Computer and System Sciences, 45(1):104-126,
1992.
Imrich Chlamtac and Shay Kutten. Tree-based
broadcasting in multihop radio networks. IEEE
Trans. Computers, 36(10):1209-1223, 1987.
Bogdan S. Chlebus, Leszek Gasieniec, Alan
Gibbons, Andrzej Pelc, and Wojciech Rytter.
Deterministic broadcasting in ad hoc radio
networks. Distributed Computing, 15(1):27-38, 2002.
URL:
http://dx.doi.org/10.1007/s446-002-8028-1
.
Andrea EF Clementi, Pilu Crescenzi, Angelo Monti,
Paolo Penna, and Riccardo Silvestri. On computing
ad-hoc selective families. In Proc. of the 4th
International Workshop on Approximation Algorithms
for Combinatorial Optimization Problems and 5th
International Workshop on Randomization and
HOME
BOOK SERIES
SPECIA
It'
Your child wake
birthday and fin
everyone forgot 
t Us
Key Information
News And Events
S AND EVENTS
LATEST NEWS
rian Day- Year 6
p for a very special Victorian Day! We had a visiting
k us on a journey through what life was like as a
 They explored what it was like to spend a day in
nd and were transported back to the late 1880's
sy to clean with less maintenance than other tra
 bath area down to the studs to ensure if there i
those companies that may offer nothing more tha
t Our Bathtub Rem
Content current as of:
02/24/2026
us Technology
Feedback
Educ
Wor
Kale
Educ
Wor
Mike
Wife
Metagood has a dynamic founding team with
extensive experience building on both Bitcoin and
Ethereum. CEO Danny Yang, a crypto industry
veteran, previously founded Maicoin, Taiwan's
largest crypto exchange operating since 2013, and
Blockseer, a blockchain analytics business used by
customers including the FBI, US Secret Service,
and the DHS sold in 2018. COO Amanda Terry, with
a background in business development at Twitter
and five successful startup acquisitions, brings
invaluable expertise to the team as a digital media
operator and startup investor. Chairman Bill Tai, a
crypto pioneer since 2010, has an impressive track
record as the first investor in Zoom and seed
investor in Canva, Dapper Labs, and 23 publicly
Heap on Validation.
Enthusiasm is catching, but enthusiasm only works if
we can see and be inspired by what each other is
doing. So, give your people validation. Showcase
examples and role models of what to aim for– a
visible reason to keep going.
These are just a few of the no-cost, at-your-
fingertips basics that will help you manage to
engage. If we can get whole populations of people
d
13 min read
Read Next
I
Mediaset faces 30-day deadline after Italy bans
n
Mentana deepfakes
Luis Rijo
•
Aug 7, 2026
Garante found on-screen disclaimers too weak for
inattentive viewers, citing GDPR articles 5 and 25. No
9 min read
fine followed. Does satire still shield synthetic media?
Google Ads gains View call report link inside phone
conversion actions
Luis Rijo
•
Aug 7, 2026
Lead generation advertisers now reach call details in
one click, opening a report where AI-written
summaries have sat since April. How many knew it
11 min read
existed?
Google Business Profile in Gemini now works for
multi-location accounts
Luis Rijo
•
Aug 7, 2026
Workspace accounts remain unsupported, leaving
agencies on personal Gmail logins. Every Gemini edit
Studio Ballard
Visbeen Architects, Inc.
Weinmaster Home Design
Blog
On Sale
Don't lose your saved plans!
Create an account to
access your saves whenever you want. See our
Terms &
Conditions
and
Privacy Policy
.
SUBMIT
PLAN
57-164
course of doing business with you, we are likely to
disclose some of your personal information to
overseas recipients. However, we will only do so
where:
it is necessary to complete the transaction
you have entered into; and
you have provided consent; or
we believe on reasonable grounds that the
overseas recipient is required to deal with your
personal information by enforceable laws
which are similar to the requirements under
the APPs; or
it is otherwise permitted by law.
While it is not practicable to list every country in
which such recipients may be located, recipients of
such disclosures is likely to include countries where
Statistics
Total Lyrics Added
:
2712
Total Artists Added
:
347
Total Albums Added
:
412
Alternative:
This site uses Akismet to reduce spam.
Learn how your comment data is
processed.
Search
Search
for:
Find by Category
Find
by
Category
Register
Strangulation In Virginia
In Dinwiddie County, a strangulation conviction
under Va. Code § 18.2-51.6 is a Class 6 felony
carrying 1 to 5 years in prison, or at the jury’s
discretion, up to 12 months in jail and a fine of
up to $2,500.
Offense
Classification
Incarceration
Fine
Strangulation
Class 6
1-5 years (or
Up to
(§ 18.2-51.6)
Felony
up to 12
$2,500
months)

---------------

What the exercise asks: Some lines above contain the word "doing". Copy each of them.

Exercise result:
doing. So, give your people validation. Showcase
course of doing business with you, we are likely to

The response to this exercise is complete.